- 
                Notifications
    
You must be signed in to change notification settings  - Fork 12
 
Description
Hello!
First, thanks so much for making this and the accompanying software-mentions-client library, I really appreciate all of the work that has gone in to making this available!
I am looking for some help regarding detecting and extracting software sharing URLs. For example, in the CZI Software Mentions Dataset paper, there are lots of pieces of software mentioned and correctly found but it doesn't seem to find this link/passage:
This model achieves a 10-fold cross-validation F1 score of 0.92. More details can be found at: https://github.com/chanzuckerberg/software-mention-extraction.
or:
All the code used for extraction, disambiguation and linking, as well as instructions on how to reproduce the results and some starter code is available at a GitHub repository https://github.com/chanzuckerberg/software-mentions under the MIT license with the permanent snapshot at [43].
I was hoping that I would be able to extract those links as that is the authors trying to share their software but I think I may be doing something wrong or have the deployment configured incorrectly.
Another example can be found in the Rise of Open Science paper. This time the service finds very little software (which is I think to be expected) but also doesn't find the authors sharing their code in the following footnote:
The codes can be accessed at https://github.com/caohanch/paper_data_method_sharing/.
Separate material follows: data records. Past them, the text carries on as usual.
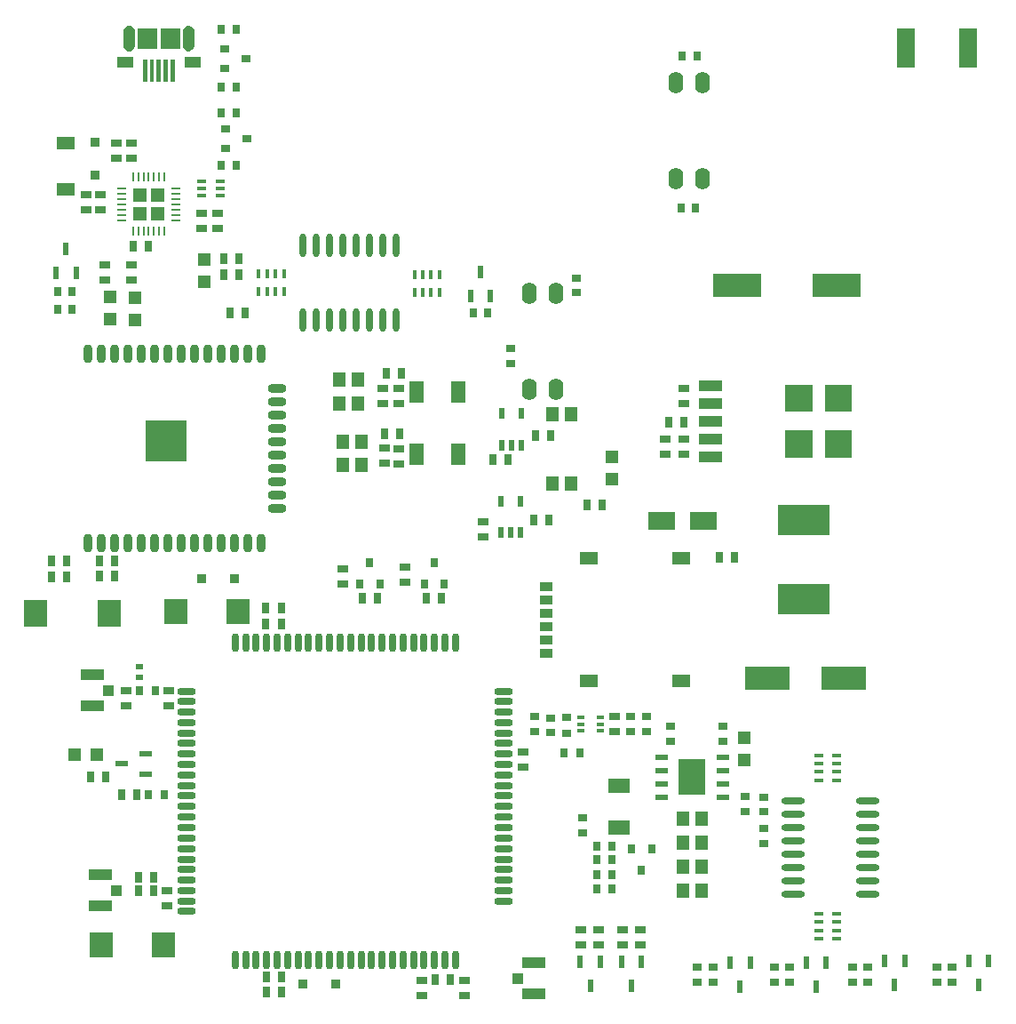
<source format=gtp>
%FSTAX23Y23*%
%MOIN*%
%SFA1B1*%

%IPPOS*%
%ADD19R,0.066930X0.049210*%
%ADD20R,0.035430X0.010000*%
%ADD21R,0.010000X0.035430*%
%ADD22R,0.037400X0.035430*%
%ADD23O,0.035000X0.070000*%
%ADD24O,0.070000X0.035000*%
%ADD25R,0.157500X0.157500*%
%ADD26R,0.029530X0.039370*%
%ADD27R,0.015750X0.082680*%
%ADD28R,0.059060X0.039370*%
%ADD29R,0.074800X0.074800*%
%ADD30R,0.039370X0.029530*%
%ADD31R,0.035430X0.015750*%
%ADD32R,0.017720X0.035430*%
%ADD33O,0.087840X0.023700*%
%ADD34R,0.086910X0.093540*%
%ADD35R,0.035430X0.017720*%
%ADD36R,0.021650X0.039370*%
%ADD37O,0.070870X0.027560*%
%ADD38O,0.027560X0.070870*%
%ADD39R,0.023620X0.045280*%
%ADD40R,0.035430X0.031500*%
%ADD41R,0.031500X0.035430*%
%ADD42R,0.066930X0.145670*%
%ADD43R,0.031500X0.035430*%
%ADD44R,0.035430X0.031500*%
%ADD45R,0.085040X0.042130*%
%ADD46R,0.047240X0.047240*%
%ADD47R,0.165350X0.086610*%
%ADD48R,0.055120X0.078740*%
%ADD49R,0.047240X0.055120*%
%ADD50R,0.047240X0.047240*%
%ADD51R,0.086910X0.102050*%
%ADD52R,0.098430X0.137790*%
%ADD53R,0.047240X0.023620*%
%ADD54R,0.078740X0.055120*%
%ADD55O,0.055120X0.082680*%
%ADD56R,0.035430X0.037400*%
%ADD57R,0.086610X0.041340*%
%ADD58R,0.041340X0.039370*%
%ADD59R,0.025980X0.024410*%
%ADD60R,0.027560X0.035430*%
%ADD61R,0.035430X0.027560*%
%ADD62R,0.196850X0.118110*%
%ADD63R,0.098430X0.066930*%
%ADD64R,0.183070X0.090550*%
%ADD65O,0.023700X0.087840*%
%ADD66R,0.027560X0.016540*%
%ADD67R,0.070870X0.051180*%
%ADD68R,0.047240X0.035430*%
%ADD69R,0.045280X0.023620*%
%LNesp_gsm_iot-1*%
%LPD*%
G36*
X00649Y03752D02*
X00574D01*
Y03827*
X00649*
Y03752*
G37*
G36*
X00562D02*
X00487D01*
Y03827*
X00562*
Y03752*
G37*
G36*
X00469Y03833D02*
X00475Y03827D01*
X00478Y03819*
X00478Y03815*
Y03764*
X00478Y0376*
X00475Y03752*
X00469Y03746*
X00461Y03742*
X00452*
X00444Y03746*
X00438Y03752*
X00435Y0376*
X00435Y03764*
Y03815*
X00435Y03819*
X00438Y03827*
X00444Y03833*
X00452Y03837*
X00461*
X00469Y03833*
G37*
G36*
X00691Y03833D02*
X00697Y03827D01*
X00701Y03819*
Y0376*
X00697Y03752*
X00691Y03746*
X00683Y03742*
X00675*
X00667Y03746*
X00661Y03752*
X00657Y0376*
Y03819*
X00661Y03827*
X00667Y03833*
X00675Y03837*
X00683*
X00691Y03833*
G37*
G36*
X00723Y03681D02*
X00664D01*
Y03721*
X00723*
Y03681*
G37*
G36*
X00471D02*
X00412D01*
Y03721*
X00471*
Y03681*
G37*
G36*
X00627Y03628D02*
X00611D01*
Y03711*
X00627*
Y03628*
G37*
G36*
X00601D02*
X00586D01*
Y03711*
X00601*
Y03628*
G37*
G36*
X00576D02*
X0056D01*
Y03711*
X00576*
Y03628*
G37*
G36*
X0055D02*
X00534D01*
Y03711*
X0055*
Y03628*
G37*
G36*
X00524D02*
X00509D01*
Y03711*
X00524*
Y03628*
G37*
G36*
X0059Y03177D02*
X0054D01*
Y03227*
X0059*
Y03177*
G37*
G36*
X00521D02*
X00471D01*
Y03227*
X00521*
Y03177*
G37*
G36*
X0059Y03108D02*
X0054D01*
Y03158*
X0059*
Y03108*
G37*
G36*
X00521D02*
X00471D01*
Y03158*
X00521*
Y03108*
G37*
G36*
X0317Y02389D02*
X03068D01*
Y02492*
X0317*
Y02389*
G37*
G36*
X03021D02*
X02919D01*
Y02492*
X03021*
Y02389*
G37*
G36*
X0317Y02217D02*
X03068D01*
Y0232*
X0317*
Y02217*
G37*
G36*
X03021D02*
X02919D01*
Y0232*
X03021*
Y02217*
G37*
G54D19*
X0022Y03396D03*
Y03223D03*
G54D20*
X00428Y03227D03*
X00632D03*
Y03207D03*
Y03187D03*
Y03168D03*
Y03148D03*
Y03128D03*
Y03108D03*
X00428D03*
Y03128D03*
Y03148D03*
Y03168D03*
Y03187D03*
Y03207D03*
G54D21*
X00471Y0327D03*
X0059Y03066D03*
X0057D03*
X0055D03*
X0053D03*
X00511D03*
X00491D03*
X00471D03*
X00491Y0327D03*
X00511D03*
X0053D03*
X0055D03*
X0057D03*
X0059D03*
G54D22*
X0033Y03402D03*
Y03277D03*
G54D23*
X00301Y02606D03*
X00351D03*
X00401D03*
X00451D03*
X00501D03*
X00551D03*
X00601D03*
X00651D03*
X00701D03*
X00751D03*
X00801D03*
X00851D03*
X00901D03*
X00951D03*
Y01897D03*
X00901D03*
X00851D03*
X00801D03*
X00751D03*
X00701D03*
X00651D03*
X00601D03*
X00551D03*
X00501D03*
X00451D03*
X00401D03*
X00351D03*
X00301D03*
G54D24*
X01012Y02476D03*
Y02426D03*
Y02376D03*
Y02326D03*
Y02276D03*
Y02226D03*
Y02176D03*
Y02126D03*
Y02076D03*
Y02026D03*
G54D25*
X00595Y0228D03*
G54D26*
X00471Y0301D03*
X00528D03*
X02038Y023D03*
X01981D03*
X01331Y0169D03*
X01388D03*
X01027Y01595D03*
X0097D03*
X02176Y0204D03*
X02233D03*
X01416Y02307D03*
X01473D03*
X00811Y02905D03*
X00868D03*
X00427Y00955D03*
X00484D03*
X00223Y0183D03*
X00166D03*
X00223Y0177D03*
X00166D03*
X00403Y0183D03*
X00346D03*
X0163Y0169D03*
X01573D03*
X01421Y02535D03*
X01478D03*
X01878Y0221D03*
X01821D03*
X01976Y01983D03*
X02033D03*
X00548Y00645D03*
X00491D03*
Y00595D03*
X00548D03*
X01606Y0026D03*
X01663D03*
X02481Y0235D03*
X02538D03*
X02671Y01845D03*
X02728D03*
X00346Y01775D03*
X00403D03*
X00311Y0102D03*
X00368D03*
X00971Y00215D03*
X01028D03*
X0097Y01655D03*
X01027D03*
X00971Y0027D03*
X01028D03*
X00836Y0276D03*
X00893D03*
X00811Y02965D03*
X00868D03*
G54D27*
X00568Y03669D03*
X00593D03*
X00619D03*
X00542D03*
X00517D03*
G54D28*
X00694Y03701D03*
X00442D03*
G54D29*
X00611Y0379D03*
X00525D03*
G54D30*
X00465Y03341D03*
Y03398D03*
X0041D03*
Y03341D03*
X0079Y03076D03*
Y03133D03*
X0126Y01745D03*
Y01802D03*
X01555Y00258D03*
Y00201D03*
X01415Y02253D03*
Y02196D03*
X0147Y0225D03*
Y02193D03*
X00295Y03146D03*
Y03203D03*
X0035Y03146D03*
Y03203D03*
X00365Y02885D03*
Y02942D03*
X00465Y02885D03*
Y02942D03*
X01492Y01808D03*
Y01751D03*
X0141Y02477D03*
Y0242D03*
X0147Y02477D03*
Y0242D03*
X01785Y01978D03*
Y01921D03*
X0231Y00389D03*
Y00446D03*
X02217Y00389D03*
Y00446D03*
X02152Y00389D03*
Y00446D03*
X01715Y00201D03*
Y00258D03*
X0228Y0119D03*
Y01247D03*
X0254Y02231D03*
Y02288D03*
X0247Y02231D03*
Y02288D03*
X0254Y02421D03*
Y02478D03*
X006Y00593D03*
Y00536D03*
X00445Y01343D03*
Y01286D03*
X00605Y01343D03*
Y01286D03*
X01935Y01113D03*
Y01056D03*
X02374Y00446D03*
Y00389D03*
X0073Y03133D03*
Y03076D03*
G54D31*
X00727Y03253D03*
X00797D03*
Y03227D03*
Y03201D03*
X00727D03*
Y03227D03*
G54D32*
X0159Y02903D03*
X01622D03*
X01527D03*
X01559D03*
Y02836D03*
X01527D03*
X01622D03*
X0159D03*
X01005Y02908D03*
X01037D03*
X00942D03*
X00974D03*
Y02841D03*
X00942D03*
X01037D03*
X01005D03*
G54D33*
X02949Y0093D03*
Y0088D03*
Y0083D03*
Y0078D03*
Y0073D03*
Y0068D03*
Y0063D03*
Y0058D03*
X0323Y0093D03*
Y0088D03*
Y0083D03*
Y0078D03*
Y0073D03*
Y0068D03*
Y0063D03*
Y0058D03*
G54D34*
X00353Y0039D03*
X00586D03*
X00631Y0164D03*
X00864D03*
G54D35*
X03113Y01039D03*
Y01007D03*
Y01102D03*
Y0107D03*
X03046D03*
Y01102D03*
Y01007D03*
Y01039D03*
X03111Y00444D03*
Y00413D03*
Y00507D03*
Y00476D03*
X03044D03*
Y00507D03*
Y00413D03*
Y00444D03*
G54D36*
X01851Y01936D03*
X01889D03*
X01926D03*
Y02054D03*
X01851D03*
X01854Y02384D03*
X01929D03*
Y02265D03*
X01891D03*
X01854D03*
G54D37*
X00673Y00516D03*
Y01342D03*
X01862Y01342D03*
X00673Y00555D03*
Y00594D03*
Y00634D03*
Y00673D03*
Y00712D03*
Y00752D03*
Y00791D03*
Y00831D03*
Y0087D03*
Y00909D03*
Y00949D03*
Y00988D03*
Y01027D03*
Y01067D03*
Y01106D03*
Y01146D03*
Y01185D03*
Y01224D03*
Y01264D03*
Y01303D03*
X01862D03*
Y01264D03*
Y01224D03*
Y01185D03*
Y01146D03*
Y01106D03*
Y01067D03*
Y01027D03*
Y00988D03*
Y00949D03*
Y00909D03*
Y0087D03*
Y00831D03*
Y00791D03*
Y00752D03*
Y00712D03*
Y00673D03*
Y00634D03*
Y00594D03*
Y00555D03*
G54D38*
X01681Y01523D03*
X00855D03*
Y00335D03*
X01681D03*
X01642D03*
X01603D03*
X01563D03*
X01524D03*
X01484D03*
X01445D03*
X01406D03*
X01366D03*
X01327D03*
X01288D03*
X01248D03*
X01209D03*
X0117D03*
X0113D03*
X01091D03*
X01051D03*
X01012D03*
X00973D03*
X00933D03*
X00894D03*
Y01523D03*
X00933D03*
X00973D03*
X01012D03*
X01051D03*
X01091D03*
X0113D03*
X0117D03*
X01209D03*
X01248D03*
X01288D03*
X01327D03*
X01366D03*
X01406D03*
X01445D03*
X01484D03*
X01524D03*
X01563D03*
X01603D03*
X01642D03*
G54D39*
X02379Y00326D03*
X02305D03*
X02342Y00238D03*
X02787Y00324D03*
X02712D03*
X0275Y00235D03*
X01775Y02914D03*
X01812Y02825D03*
X01737D03*
X0333Y0024D03*
X03292Y00329D03*
X03367D03*
X03646Y0024D03*
X03608Y00329D03*
X03683D03*
X03035Y00235D03*
X02997Y00324D03*
X03072D03*
X0022Y02999D03*
X00257Y0291D03*
X00182D03*
X02224Y00326D03*
X0215D03*
X02187Y00238D03*
G54D40*
X0204Y01242D03*
Y01187D03*
X024Y01192D03*
Y01247D03*
X0198D03*
Y01192D03*
X0189Y02572D03*
Y02627D03*
X0216Y00867D03*
Y00812D03*
X02685Y01155D03*
Y0121D03*
X0277Y00892D03*
Y00947D03*
X0284Y00772D03*
Y00827D03*
X0249Y0121D03*
Y01154D03*
X0284Y0089D03*
Y00945D03*
X02135Y02837D03*
Y02892D03*
X03545Y00252D03*
Y00307D03*
X03488Y00252D03*
Y00307D03*
X03228Y00252D03*
Y00307D03*
X03172Y00252D03*
Y00307D03*
X02935Y00252D03*
Y00307D03*
X0288Y00252D03*
Y00307D03*
X0265Y00252D03*
Y00307D03*
X0259Y00252D03*
Y00307D03*
G54D41*
X0136Y01824D03*
X01397Y01745D03*
X01322D03*
X01564D03*
X01639D03*
X01601Y01824D03*
X0238Y0067D03*
X02342Y00749D03*
X02417D03*
G54D42*
X03373Y03755D03*
X03606D03*
G54D43*
X00802Y0351D03*
X00857D03*
X00802Y03313D03*
X00857D03*
Y03825D03*
X00802D03*
Y03606D03*
X00857D03*
X02267Y006D03*
X02212D03*
Y00655D03*
X02267D03*
X02212Y0076D03*
X02267D03*
X02212Y0071D03*
X02267D03*
X00242Y02775D03*
X00187D03*
X00242Y0284D03*
X00187D03*
X02582Y03155D03*
X02527D03*
X02587Y03725D03*
X02532D03*
X01802Y02761D03*
X01747D03*
G54D44*
X00815Y03752D03*
Y03677D03*
X00894Y03715D03*
X00899Y03415D03*
X0082Y03377D03*
Y03452D03*
G54D45*
X02638Y02488D03*
Y02421D03*
Y02355D03*
Y02288D03*
Y02221D03*
G54D46*
X0074Y02961D03*
Y02878D03*
X0227Y02138D03*
Y02221D03*
X0048Y02735D03*
Y02817D03*
X00385Y02738D03*
Y02821D03*
X02765Y01166D03*
Y01083D03*
G54D47*
X03138Y0139D03*
X02851D03*
G54D48*
X01536Y02232D03*
X01693D03*
X01536Y02464D03*
X01693D03*
G54D49*
X0133Y02192D03*
X01259D03*
X0133Y02277D03*
X01259D03*
X01316Y02511D03*
X01245D03*
X01315Y02422D03*
X01244D03*
X02044Y0238D03*
X02115D03*
X02044Y0212D03*
X02115D03*
X02534Y00595D03*
X02605D03*
X02534Y00685D03*
X02605D03*
X02534Y00775D03*
X02605D03*
X02535Y00865D03*
X02605D03*
G54D50*
X00253Y01105D03*
X00336D03*
G54D51*
X00383Y01635D03*
X00106D03*
G54D52*
X0257Y0102D03*
G54D53*
X02455Y00945D03*
Y00995D03*
Y01045D03*
Y01095D03*
X02684D03*
Y01045D03*
Y00995D03*
Y00945D03*
G54D54*
X02295Y00988D03*
Y00831D03*
G54D55*
X0206Y02834D03*
X0196D03*
X0206Y02475D03*
X0196D03*
X02508Y03265D03*
X02608D03*
X02508Y03624D03*
X02608D03*
G54D56*
X01107Y00245D03*
X01232D03*
X00852Y01765D03*
X00727D03*
G54D57*
X0035Y00653D03*
Y00536D03*
X01975Y00206D03*
Y00323D03*
X0032Y01286D03*
Y01403D03*
G54D58*
X0041Y00595D03*
X01914Y00265D03*
X0038Y01345D03*
G54D59*
X00495Y01434D03*
Y01395D03*
G54D60*
X02149Y0111D03*
X0209D03*
X0059Y00955D03*
X0053D03*
X00495Y01345D03*
X00554D03*
G54D61*
X021Y01244D03*
Y01185D03*
X0234Y01189D03*
Y01248D03*
G54D62*
X0299Y01687D03*
X0299Y01985D03*
G54D63*
X02613Y0198D03*
X02456D03*
G54D64*
X03112Y02865D03*
X02737D03*
G54D65*
X0146Y03015D03*
X0141D03*
X0136D03*
X0131D03*
X0126D03*
X0121D03*
X0116D03*
X0111D03*
X0146Y02734D03*
X0141D03*
X0136D03*
X0131D03*
X0126D03*
X0121D03*
X0116D03*
X0111D03*
G54D66*
X02153Y01244D03*
X02226D03*
Y01218D03*
Y01193D03*
X02153D03*
Y01218D03*
G54D67*
X02182Y0184D03*
X02528D03*
Y01379D03*
X02182D03*
G54D68*
X02021Y01735D03*
Y01685D03*
Y01635D03*
Y01585D03*
Y01535D03*
Y01485D03*
G54D69*
X00519Y01032D03*
Y01107D03*
X0043Y0107D03*
M02*
</source>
I am using the grobid/software-mentions:0.8.1 docker image and I haven't changed any of the configuration details because I already saw in the README:
It is recommended to use the Docker image for running the service. The best Deep Learning models are included and are used by default by this image.
Please let me know if you have any thoughts/ideas/etc. Any help is greatly appreciated, just confused if I am doing something incorrectly.